= Urologic chronic pelvic pain syndrome =

Medical condition

Urologic chronic pelvic pain syndrome (UCPPS) is ongoing bladder pain in either sex, chronic prostatitis/chronic pelvic pain syndrome (CP/CPPS) in men and interstitial cystitis or painful bladder syndrome (IC/PBS) in women.

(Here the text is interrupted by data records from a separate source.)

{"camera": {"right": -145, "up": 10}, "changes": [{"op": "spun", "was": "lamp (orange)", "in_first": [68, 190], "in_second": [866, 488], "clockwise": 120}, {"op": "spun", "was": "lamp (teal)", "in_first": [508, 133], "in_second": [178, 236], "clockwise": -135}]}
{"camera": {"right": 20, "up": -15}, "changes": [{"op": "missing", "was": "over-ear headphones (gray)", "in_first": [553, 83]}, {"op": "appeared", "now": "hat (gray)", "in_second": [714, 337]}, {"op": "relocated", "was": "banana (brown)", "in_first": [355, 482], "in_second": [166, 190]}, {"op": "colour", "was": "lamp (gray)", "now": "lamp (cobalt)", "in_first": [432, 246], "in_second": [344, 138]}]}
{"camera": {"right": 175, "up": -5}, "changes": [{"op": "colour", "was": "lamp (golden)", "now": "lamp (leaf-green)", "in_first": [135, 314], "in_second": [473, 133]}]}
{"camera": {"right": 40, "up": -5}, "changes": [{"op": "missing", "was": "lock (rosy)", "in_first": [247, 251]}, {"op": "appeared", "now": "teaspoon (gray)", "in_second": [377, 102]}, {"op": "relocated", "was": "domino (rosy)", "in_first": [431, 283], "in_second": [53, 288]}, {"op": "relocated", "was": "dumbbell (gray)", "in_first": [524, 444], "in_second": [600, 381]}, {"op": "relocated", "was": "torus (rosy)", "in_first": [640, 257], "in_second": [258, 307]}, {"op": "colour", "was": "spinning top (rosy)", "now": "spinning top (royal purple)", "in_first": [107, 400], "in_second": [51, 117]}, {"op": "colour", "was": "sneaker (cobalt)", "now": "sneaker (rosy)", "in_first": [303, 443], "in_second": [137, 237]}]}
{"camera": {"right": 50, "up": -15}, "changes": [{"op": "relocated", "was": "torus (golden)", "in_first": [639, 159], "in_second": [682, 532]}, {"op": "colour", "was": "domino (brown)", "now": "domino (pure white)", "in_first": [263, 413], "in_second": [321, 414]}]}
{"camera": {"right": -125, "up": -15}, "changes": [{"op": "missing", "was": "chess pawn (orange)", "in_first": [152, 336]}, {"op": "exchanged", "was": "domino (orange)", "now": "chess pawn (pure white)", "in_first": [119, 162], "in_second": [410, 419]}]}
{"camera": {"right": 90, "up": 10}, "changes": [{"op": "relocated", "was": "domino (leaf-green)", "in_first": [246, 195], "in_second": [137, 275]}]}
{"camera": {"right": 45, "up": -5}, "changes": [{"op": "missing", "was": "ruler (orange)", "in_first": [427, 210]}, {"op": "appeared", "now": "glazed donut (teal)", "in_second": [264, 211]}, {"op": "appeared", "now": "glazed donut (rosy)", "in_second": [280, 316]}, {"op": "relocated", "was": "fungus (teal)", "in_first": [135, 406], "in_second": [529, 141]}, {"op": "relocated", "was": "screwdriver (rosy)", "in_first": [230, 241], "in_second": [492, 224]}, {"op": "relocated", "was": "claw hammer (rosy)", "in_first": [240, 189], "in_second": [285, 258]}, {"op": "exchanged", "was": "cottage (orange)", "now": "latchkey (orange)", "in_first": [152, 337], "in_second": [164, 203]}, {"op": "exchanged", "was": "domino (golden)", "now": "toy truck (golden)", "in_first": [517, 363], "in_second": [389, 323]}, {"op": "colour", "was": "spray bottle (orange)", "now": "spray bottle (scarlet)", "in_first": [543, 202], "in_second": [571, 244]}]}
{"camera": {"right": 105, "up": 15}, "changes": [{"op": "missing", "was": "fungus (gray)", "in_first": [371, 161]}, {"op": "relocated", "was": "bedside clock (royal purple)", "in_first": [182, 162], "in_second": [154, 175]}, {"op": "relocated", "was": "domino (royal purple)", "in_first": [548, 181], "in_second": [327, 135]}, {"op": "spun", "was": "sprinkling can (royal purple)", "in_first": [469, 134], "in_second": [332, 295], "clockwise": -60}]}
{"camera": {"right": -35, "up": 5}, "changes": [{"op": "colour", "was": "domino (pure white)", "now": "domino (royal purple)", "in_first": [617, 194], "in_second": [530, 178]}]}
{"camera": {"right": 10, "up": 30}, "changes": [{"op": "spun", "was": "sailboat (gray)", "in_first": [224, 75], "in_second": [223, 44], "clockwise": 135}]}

It was coined as an umbrella term for use in research into urologic pain syndromes in men and women.

==Treatment==
Multimodal therapy is the most successful treatment option in chronic pelvic pain, and includes physical therapy, myofascial trigger point release, relaxation techniques, α-blockers, and phytotherapy. The UPOINT diagnostic approach suggests that antibiotics are not recommended unless there is clear evidence of infection.

==Research==
In 2007, the National Institute of Diabetes and Digestive and Kidney Diseases (NIDDK), part of the United States National Institutes of Health (NIH), began using UCPPS as a term to refer to chronic pelvic pain syndromes (interstitial cystitis|interstitial cystitis/bladder pain syndrome (IC/BPS) in women and chronic prostatitis/chronic pelvic pain syndrome (CP/CPPS) in men).

===MAPP Research Network===
The NIDDK established the Multidisciplinary Approach to the Study of Chronic Pelvic Pain (MAPP) Research Network in 2008.

MAPP Network scientists use a whole–body, systemic approach to the study of UCPPS, as well as investigating potential relationships between UCPPS and other chronic conditions that are sometimes seen in IC/PBS and CP/CPPS patients, such as irritable bowel syndrome, fibromyalgia, and chronic fatigue syndrome.